I tried to replicate the oracle Instr
function, but it seems to me that there are not all the arguments that exist in Oracle. I receive this error and I would like to include this transformation in a "plataforma" field in the table but I can't:
SELECT
SUBSTR(a.SOURCE, 0, INSTR(a.SOURCE, '-', 1, 2) - 1) AS plataforma,
COUNT(*) AS qtd
FROM db1.table AS as a
LEFT JOIN db1.table2 AS b ON a.ID=b.id
GROUP BY SUBSTR(a.SOURCE, 0, INSTR(a.SOURCE, '-', 1, 2) - 1)
ORDER BY qtd
The Apache Spark 2.0 database encountered an error while running this query. Error running query: org.apache.spark.sql.AnalysisException: Invalid number of arguments for function instr. Expected: 2; Found: 4; line 8 pos 45
I made the transformation of the field that way but I don't know if it is the correct one:
How can I replicate the same Oracle function in Spark? I need to do just this:
Source:
apache-spark-sql
sql-server-dw
Result:
apache-spark
sql-server
What you're looking for is substring_index
function :
substring_index('apache-spark-sql', '-', 2)

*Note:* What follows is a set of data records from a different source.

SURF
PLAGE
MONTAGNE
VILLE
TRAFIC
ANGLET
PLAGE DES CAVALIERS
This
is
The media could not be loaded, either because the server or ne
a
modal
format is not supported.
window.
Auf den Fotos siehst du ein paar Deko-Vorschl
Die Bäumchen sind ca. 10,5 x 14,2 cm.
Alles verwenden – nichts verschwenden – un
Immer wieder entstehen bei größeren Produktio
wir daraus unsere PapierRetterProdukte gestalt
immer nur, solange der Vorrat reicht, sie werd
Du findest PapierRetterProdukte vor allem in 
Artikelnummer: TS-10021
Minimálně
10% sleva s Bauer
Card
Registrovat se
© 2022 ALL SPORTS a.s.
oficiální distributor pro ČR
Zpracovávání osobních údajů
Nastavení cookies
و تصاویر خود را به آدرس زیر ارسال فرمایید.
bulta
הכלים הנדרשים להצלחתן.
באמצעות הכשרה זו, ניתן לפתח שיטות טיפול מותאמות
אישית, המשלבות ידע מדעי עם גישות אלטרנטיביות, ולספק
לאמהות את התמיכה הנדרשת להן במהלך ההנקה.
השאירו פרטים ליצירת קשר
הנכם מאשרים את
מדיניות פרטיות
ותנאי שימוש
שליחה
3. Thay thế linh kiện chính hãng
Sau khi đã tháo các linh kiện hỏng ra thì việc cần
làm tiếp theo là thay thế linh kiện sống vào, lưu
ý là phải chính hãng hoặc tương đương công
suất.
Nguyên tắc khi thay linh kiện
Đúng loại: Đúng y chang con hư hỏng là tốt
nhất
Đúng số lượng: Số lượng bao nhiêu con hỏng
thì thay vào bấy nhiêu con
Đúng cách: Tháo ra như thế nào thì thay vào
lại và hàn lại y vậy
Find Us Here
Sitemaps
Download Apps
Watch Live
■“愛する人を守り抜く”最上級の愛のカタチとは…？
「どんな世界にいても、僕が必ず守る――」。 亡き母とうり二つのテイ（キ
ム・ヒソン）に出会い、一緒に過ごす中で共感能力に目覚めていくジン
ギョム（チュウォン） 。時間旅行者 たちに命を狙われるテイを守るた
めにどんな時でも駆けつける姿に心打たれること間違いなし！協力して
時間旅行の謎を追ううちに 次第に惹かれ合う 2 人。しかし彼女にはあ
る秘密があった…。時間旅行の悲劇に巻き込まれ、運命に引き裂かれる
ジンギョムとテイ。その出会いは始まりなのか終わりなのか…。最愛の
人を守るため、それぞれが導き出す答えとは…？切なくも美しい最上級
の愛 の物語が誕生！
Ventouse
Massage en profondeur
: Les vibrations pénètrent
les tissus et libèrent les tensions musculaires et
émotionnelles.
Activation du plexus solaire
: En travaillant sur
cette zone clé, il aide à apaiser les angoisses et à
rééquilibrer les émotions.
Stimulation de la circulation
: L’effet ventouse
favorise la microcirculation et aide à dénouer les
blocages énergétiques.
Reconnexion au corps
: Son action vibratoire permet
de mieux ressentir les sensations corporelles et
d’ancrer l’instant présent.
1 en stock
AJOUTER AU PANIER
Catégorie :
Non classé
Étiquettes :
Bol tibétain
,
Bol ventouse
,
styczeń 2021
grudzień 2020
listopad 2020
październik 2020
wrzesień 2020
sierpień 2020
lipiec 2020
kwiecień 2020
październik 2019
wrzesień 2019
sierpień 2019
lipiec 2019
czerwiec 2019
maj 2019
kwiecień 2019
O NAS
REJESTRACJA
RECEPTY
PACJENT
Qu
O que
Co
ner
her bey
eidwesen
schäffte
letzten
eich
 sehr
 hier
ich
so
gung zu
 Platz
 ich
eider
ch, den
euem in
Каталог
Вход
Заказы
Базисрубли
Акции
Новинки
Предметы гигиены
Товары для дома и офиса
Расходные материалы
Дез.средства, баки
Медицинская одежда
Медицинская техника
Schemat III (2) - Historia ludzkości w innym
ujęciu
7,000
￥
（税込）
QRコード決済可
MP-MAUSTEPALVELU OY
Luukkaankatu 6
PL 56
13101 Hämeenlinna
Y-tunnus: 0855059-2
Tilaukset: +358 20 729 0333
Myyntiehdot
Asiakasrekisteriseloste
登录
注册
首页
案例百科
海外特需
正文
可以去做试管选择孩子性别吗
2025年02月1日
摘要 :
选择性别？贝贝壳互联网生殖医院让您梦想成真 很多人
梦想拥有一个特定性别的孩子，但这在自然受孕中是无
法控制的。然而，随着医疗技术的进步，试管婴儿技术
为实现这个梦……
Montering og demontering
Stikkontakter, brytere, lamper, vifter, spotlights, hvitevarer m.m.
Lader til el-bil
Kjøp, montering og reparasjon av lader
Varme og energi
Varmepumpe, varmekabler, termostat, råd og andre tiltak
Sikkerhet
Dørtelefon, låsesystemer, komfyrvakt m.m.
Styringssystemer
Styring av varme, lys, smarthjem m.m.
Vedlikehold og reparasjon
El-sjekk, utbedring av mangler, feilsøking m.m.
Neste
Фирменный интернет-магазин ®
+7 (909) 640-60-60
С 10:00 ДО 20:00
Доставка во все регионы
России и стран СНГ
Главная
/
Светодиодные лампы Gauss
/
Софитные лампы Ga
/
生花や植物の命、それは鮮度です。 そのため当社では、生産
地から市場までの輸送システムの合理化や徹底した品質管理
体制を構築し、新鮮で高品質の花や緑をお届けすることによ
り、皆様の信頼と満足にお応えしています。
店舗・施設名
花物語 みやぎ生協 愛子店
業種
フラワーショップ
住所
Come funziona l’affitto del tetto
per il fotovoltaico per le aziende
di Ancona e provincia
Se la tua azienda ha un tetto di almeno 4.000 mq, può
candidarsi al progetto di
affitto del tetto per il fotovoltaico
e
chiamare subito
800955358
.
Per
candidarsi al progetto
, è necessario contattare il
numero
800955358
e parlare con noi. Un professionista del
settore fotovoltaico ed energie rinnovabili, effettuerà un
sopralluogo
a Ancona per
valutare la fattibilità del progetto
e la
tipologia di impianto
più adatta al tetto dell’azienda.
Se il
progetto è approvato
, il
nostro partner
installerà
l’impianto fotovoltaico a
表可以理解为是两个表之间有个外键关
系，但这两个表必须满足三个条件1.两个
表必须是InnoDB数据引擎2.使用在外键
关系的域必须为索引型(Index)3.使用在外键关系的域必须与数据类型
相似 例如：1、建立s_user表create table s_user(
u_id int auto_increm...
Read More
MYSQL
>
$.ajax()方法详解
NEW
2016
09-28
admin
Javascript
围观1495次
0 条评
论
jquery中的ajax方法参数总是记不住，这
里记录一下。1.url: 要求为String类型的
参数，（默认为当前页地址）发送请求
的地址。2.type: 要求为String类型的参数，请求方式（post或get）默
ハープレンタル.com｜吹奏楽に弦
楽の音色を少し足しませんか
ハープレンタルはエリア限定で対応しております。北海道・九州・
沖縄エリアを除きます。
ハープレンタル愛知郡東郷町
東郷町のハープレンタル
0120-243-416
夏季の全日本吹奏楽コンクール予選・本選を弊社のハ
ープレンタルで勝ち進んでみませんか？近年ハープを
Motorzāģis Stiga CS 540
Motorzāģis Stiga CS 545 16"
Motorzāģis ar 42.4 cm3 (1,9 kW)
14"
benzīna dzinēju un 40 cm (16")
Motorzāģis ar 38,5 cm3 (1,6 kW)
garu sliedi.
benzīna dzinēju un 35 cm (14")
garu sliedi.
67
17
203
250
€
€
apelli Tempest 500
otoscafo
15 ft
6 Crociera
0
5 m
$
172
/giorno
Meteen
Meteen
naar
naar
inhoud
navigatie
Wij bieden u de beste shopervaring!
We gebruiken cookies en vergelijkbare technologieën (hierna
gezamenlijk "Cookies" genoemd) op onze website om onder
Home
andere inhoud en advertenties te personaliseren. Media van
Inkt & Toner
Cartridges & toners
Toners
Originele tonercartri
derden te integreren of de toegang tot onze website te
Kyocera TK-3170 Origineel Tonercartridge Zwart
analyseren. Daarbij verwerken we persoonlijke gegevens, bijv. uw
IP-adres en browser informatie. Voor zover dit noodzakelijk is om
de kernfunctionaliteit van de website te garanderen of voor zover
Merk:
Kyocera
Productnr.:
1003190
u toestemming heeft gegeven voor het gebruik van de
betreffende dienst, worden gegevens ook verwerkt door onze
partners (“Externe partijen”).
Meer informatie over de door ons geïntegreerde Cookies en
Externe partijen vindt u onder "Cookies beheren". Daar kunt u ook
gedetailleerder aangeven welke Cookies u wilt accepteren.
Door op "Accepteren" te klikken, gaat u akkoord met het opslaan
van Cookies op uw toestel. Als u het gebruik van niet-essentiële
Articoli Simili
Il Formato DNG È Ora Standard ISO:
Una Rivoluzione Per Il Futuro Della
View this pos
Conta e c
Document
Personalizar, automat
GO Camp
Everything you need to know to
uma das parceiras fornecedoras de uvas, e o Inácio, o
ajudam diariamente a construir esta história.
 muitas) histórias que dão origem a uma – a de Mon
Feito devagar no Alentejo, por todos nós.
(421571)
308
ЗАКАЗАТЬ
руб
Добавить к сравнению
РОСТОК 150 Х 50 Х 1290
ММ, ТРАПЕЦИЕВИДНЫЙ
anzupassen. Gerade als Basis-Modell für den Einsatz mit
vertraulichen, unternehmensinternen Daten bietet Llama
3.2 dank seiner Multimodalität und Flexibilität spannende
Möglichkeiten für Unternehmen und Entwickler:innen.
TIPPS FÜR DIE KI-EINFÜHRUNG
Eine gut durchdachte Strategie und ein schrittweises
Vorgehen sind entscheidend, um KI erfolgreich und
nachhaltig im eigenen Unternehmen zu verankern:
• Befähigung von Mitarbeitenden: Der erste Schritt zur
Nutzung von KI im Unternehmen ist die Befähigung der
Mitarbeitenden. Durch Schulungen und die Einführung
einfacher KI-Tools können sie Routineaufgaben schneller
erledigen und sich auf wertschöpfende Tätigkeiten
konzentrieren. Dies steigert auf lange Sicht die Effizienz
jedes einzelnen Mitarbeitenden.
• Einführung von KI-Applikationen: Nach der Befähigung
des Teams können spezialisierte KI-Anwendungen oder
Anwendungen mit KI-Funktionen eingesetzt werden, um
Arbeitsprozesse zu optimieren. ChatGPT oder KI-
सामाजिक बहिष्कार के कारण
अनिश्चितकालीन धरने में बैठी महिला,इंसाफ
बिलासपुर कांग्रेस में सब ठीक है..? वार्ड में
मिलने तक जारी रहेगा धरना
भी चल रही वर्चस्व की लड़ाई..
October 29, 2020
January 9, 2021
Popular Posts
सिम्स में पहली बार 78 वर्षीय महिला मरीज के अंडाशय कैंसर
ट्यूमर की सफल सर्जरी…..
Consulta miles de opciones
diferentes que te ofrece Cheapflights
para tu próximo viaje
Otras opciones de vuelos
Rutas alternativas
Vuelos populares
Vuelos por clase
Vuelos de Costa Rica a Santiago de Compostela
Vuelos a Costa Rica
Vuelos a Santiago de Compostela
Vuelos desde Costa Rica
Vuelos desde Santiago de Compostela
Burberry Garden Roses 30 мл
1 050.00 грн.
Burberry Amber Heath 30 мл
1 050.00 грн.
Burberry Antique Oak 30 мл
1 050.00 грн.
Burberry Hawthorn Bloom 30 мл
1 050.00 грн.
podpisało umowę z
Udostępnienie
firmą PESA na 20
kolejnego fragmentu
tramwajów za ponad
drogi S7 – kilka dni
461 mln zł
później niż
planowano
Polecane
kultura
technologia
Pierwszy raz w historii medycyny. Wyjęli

It returns the substring before 2 occurrences of -
.
I suppose you want to get the substring before the last occurrence of -
. So you can count the number of -
in the input string and combine it with substring_index
function like this:
substring_index(col, '-', size(split(col, '-')) - 1)
Where size(split(col, '-')) - 1
gives the number of occurences of -
.